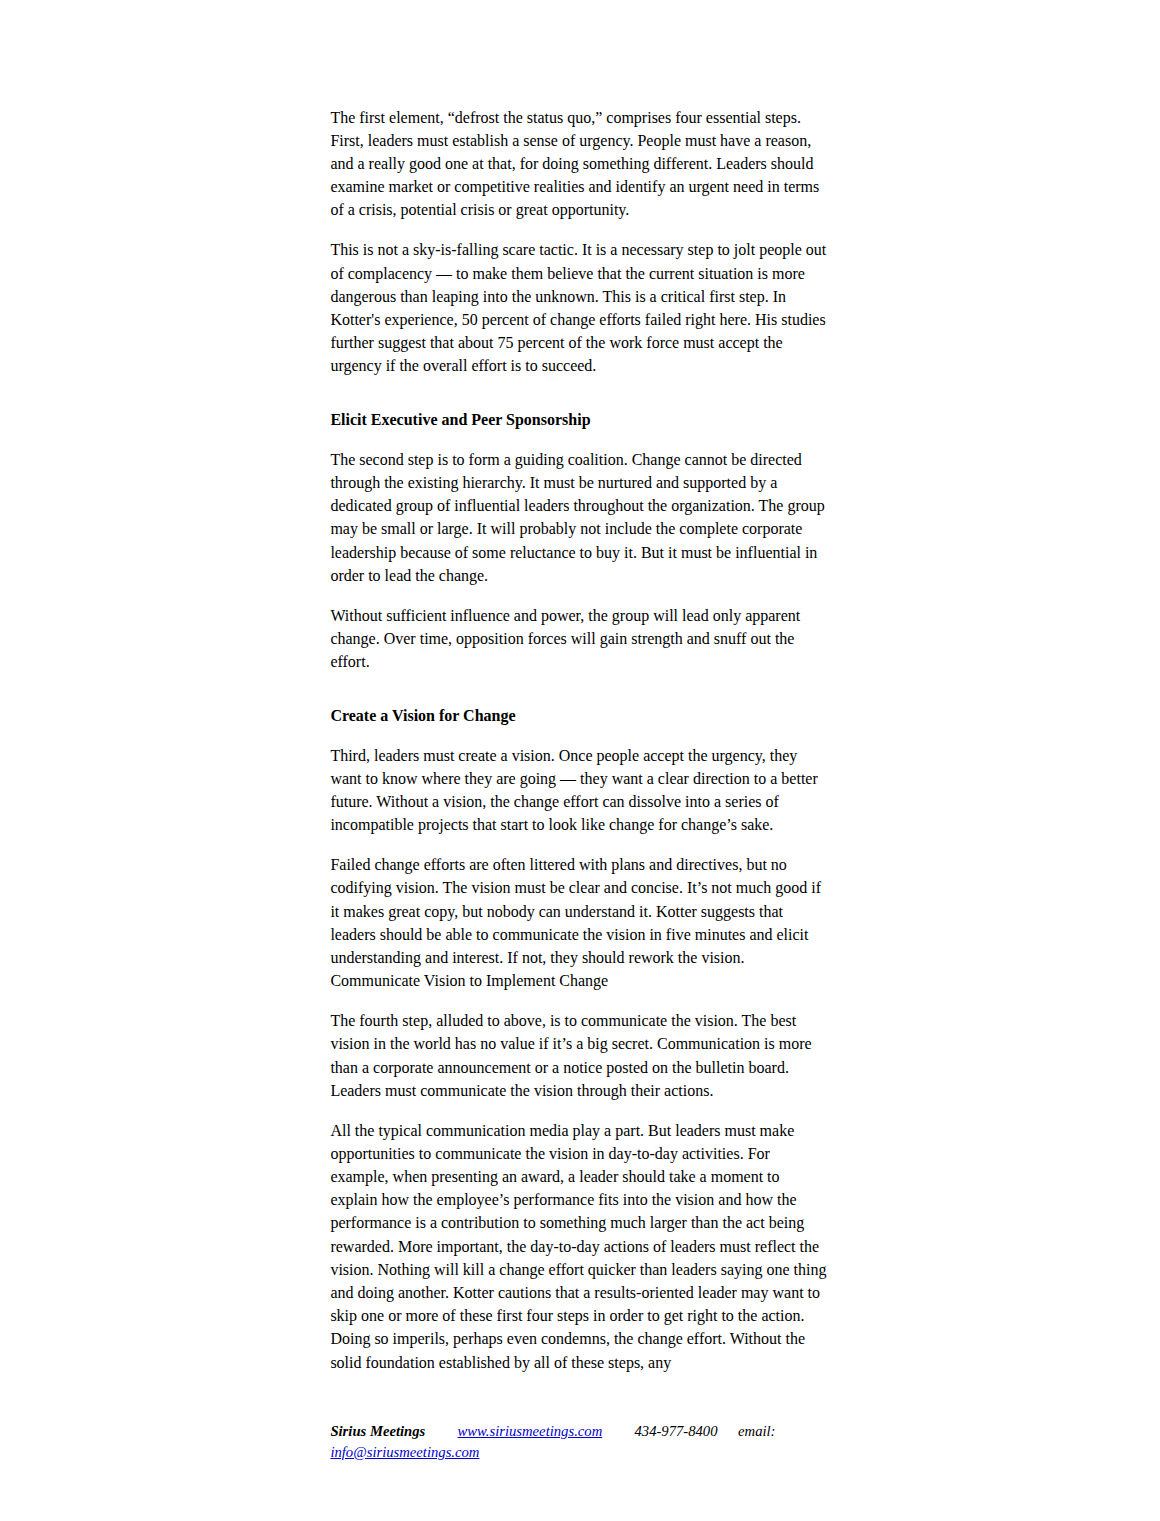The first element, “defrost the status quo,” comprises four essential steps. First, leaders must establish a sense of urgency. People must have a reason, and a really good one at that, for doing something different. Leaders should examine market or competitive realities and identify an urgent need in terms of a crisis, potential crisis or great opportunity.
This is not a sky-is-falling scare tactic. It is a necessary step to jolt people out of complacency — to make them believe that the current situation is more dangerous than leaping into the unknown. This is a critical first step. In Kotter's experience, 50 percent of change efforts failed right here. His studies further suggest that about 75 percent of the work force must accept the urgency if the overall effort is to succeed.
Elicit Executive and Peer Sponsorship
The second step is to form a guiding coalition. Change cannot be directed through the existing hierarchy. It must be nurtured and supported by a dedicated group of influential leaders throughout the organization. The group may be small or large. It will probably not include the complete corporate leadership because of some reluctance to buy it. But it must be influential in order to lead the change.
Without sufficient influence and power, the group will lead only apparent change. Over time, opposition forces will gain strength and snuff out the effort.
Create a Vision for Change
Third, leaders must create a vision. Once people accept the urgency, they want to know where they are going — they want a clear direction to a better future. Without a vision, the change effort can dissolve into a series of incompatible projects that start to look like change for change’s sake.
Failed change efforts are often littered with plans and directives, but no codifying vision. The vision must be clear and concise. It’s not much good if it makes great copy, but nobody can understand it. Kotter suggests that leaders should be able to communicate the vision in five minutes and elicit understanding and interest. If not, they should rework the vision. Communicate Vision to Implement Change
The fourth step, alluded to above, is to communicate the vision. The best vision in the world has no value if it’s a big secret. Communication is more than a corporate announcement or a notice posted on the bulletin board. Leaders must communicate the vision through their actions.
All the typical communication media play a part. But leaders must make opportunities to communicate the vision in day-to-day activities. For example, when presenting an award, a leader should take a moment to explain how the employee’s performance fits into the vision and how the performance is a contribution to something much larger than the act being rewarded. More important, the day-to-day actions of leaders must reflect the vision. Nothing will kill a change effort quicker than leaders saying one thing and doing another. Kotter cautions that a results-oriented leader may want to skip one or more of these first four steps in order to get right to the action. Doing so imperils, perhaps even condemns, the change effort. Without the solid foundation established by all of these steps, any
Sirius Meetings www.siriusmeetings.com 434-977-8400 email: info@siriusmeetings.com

Required action: Extract the lines of the preceding material that run from the line with "Create a Vision for Change" through the line with "Third, leaders must", inclusive, reproducing them exactly and adding nothing.

Expected output:
Create a Vision for Change
Third, leaders must create a vision. Once people accept the urgency, they want to know where they are going — they want a clear direction to a better future. Without a vision, the change effort can dissolve into a series of incompatible projects that start to look like change for change’s sake.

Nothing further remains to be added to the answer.